# [PROBLEM TO WORK ON]
Please copy out the entries exactly, skipping any pictures.

# [DATA FOR THIS EXERCISE]
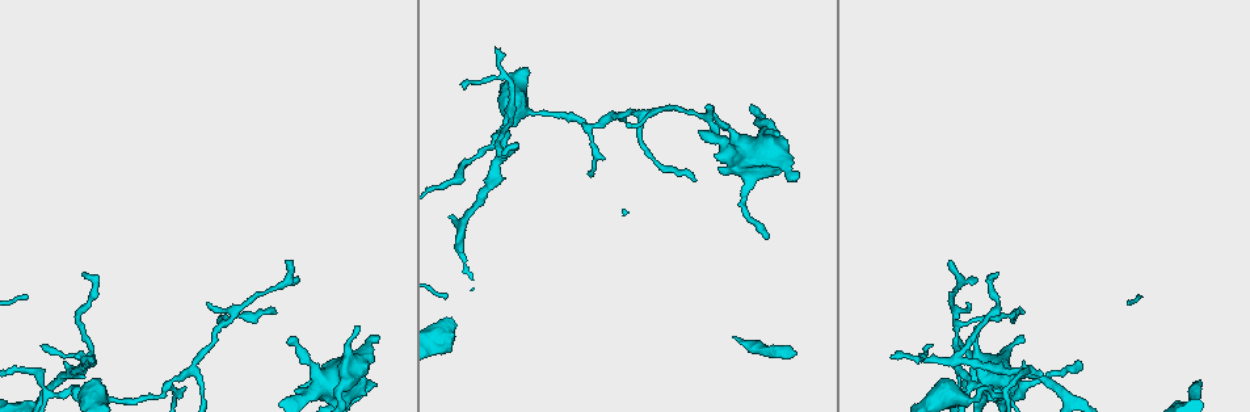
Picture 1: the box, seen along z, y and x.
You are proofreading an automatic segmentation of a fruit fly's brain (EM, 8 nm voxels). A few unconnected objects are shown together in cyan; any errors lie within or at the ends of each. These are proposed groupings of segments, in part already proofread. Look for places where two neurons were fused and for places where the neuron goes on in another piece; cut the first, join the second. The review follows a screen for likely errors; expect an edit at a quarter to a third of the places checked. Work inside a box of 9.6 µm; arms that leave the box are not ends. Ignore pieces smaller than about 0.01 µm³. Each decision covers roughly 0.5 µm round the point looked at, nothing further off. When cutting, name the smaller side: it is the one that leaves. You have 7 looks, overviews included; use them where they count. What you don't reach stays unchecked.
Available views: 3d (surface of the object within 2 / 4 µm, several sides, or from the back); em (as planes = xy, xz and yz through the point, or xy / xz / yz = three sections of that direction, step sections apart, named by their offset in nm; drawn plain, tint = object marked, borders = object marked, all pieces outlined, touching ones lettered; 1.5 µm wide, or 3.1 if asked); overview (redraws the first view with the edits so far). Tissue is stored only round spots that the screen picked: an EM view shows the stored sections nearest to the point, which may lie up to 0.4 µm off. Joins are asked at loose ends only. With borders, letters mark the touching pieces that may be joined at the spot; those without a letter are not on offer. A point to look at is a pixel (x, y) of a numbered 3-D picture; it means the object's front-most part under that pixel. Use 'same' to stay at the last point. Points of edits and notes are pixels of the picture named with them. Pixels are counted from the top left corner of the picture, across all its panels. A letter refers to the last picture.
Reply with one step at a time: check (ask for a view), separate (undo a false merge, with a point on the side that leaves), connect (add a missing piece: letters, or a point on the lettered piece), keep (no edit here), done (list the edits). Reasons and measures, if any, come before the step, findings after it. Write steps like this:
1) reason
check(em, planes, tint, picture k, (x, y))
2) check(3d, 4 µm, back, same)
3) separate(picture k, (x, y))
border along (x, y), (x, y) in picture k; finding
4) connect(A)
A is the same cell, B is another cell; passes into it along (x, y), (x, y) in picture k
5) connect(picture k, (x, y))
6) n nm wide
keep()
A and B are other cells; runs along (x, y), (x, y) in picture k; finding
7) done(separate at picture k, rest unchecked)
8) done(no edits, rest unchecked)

thick turns thin
check(em, planes, borders, picture 1, (979, 396))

# [TASK ANSWER]
Picture 1: the box, seen along z, y and x.
You are proofreading an automatic segmentation of a fruit fly's brain (EM, 8 nm voxels). A few unconnected objects are shown together in cyan; any errors lie within or at the ends of each. These are proposed groupings of segments, in part already proofread. Look for places where two neurons were fused and for places where the neuron goes on in another piece; cut the first, join the second. The review follows a screen for likely errors; expect an edit at a quarter to a third of the places checked. Work inside a box of 9.6 µm; arms that leave the box are not ends. Ignore pieces smaller than about 0.01 µm³. Each decision covers roughly 0.5 µm round the point looked at, nothing further off. When cutting, name the smaller side: it is the one that leaves. You have 7 looks, overviews included; use them where they count. What you don't reach stays unchecked.
Available views: 3d (surface of the object within 2 / 4 µm, several sides, or from the back); em (as planes = xy, xz and yz through the point, or xy / xz / yz = three sections of that direction, step sections apart, named by their offset in nm; drawn plain, tint = object marked, borders = object marked, all pieces outlined, touching ones lettered; 1.5 µm wide, or 3.1 if asked); overview (redraws the first view with the edits so far). Tissue is stored only round spots that the screen picked: an EM view shows the stored sections nearest to the point, which may lie up to 0.4 µm off. Joins are asked at loose ends only. With borders, letters mark the touching pieces that may be joined at the spot; those without a letter are not on offer. A point to look at is a pixel (x, y) of a numbered 3-D picture; it means the object's front-most part under that pixel. Use 'same' to stay at the last point. Points of edits and notes are pixels of the picture named with them. Pixels are counted from the top left corner of the picture, across all its panels. A letter refers to the last picture.
Reply with one step at a time: check (ask for a view), separate (undo a false merge, with a point on the side that leaves), connect (add a missing piece: letters, or a point on the lettered piece), keep (no edit here), done (list the edits). Reasons and measures, if any, come before the step, findings after it. Write steps like this:
1) reason
check(em, planes, tint, picture k, (x, y))
2) check(3d, 4 µm, back, same)
3) separate(picture k, (x, y))
border along (x, y), (x, y) in picture k; finding
4) connect(A)
A is the same cell, B is another cell; passes into it along (x, y), (x, y) in picture k
5) connect(picture k, (x, y))
6) n nm wide
keep()
A and B are other cells; runs along (x, y), (x, y) in picture k; finding
7) done(separate at picture k, rest unchecked)
8) done(no edits, rest unchecked)

thick turns thin
check(em, planes, borders, picture 1, (979, 396))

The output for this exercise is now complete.